[Dataset rows]
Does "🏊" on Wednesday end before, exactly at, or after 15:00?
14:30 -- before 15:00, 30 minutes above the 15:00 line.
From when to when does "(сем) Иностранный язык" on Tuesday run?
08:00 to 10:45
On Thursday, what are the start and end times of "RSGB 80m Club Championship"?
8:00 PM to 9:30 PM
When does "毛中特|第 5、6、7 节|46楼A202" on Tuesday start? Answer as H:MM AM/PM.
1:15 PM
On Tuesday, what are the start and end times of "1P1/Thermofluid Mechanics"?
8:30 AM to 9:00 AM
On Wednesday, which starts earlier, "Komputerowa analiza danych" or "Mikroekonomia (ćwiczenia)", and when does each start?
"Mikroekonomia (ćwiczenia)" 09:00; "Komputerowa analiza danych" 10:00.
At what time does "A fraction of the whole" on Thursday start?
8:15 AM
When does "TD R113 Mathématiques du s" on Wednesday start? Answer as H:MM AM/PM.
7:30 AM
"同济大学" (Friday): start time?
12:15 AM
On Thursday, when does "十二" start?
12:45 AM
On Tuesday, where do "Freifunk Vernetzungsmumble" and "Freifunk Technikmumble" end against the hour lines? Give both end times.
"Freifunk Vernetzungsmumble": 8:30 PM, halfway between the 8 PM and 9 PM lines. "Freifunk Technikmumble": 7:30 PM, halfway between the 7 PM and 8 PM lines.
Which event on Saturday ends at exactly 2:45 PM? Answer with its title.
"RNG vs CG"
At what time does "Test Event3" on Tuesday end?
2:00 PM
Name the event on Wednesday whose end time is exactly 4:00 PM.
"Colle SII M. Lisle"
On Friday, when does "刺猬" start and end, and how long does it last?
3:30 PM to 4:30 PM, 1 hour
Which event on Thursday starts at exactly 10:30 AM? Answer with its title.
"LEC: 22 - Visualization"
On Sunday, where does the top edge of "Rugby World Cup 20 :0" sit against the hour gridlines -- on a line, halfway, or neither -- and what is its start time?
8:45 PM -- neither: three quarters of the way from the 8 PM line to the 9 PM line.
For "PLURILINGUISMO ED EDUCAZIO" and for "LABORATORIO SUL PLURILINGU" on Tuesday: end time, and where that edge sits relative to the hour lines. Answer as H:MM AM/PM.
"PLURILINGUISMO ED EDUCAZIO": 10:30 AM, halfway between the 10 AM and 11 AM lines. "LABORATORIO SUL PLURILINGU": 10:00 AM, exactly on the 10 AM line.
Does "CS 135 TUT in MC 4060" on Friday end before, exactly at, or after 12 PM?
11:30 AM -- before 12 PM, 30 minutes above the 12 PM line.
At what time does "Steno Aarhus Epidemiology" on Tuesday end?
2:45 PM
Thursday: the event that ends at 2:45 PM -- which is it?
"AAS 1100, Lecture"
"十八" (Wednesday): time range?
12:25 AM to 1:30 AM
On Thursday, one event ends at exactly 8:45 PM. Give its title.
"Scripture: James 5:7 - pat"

Directive
Reproduce the lines starting at the one containing "(Wednesday): time range?" and ending at the last line, substituting "State its title" for "Give its title" and leaving everything else unchanged.

Correct answer
"十八" (Wednesday): time range?
12:25 AM to 1:30 AM
On Thursday, one event ends at exactly 8:45 PM. State its title.
"Scripture: James 5:7 - pat"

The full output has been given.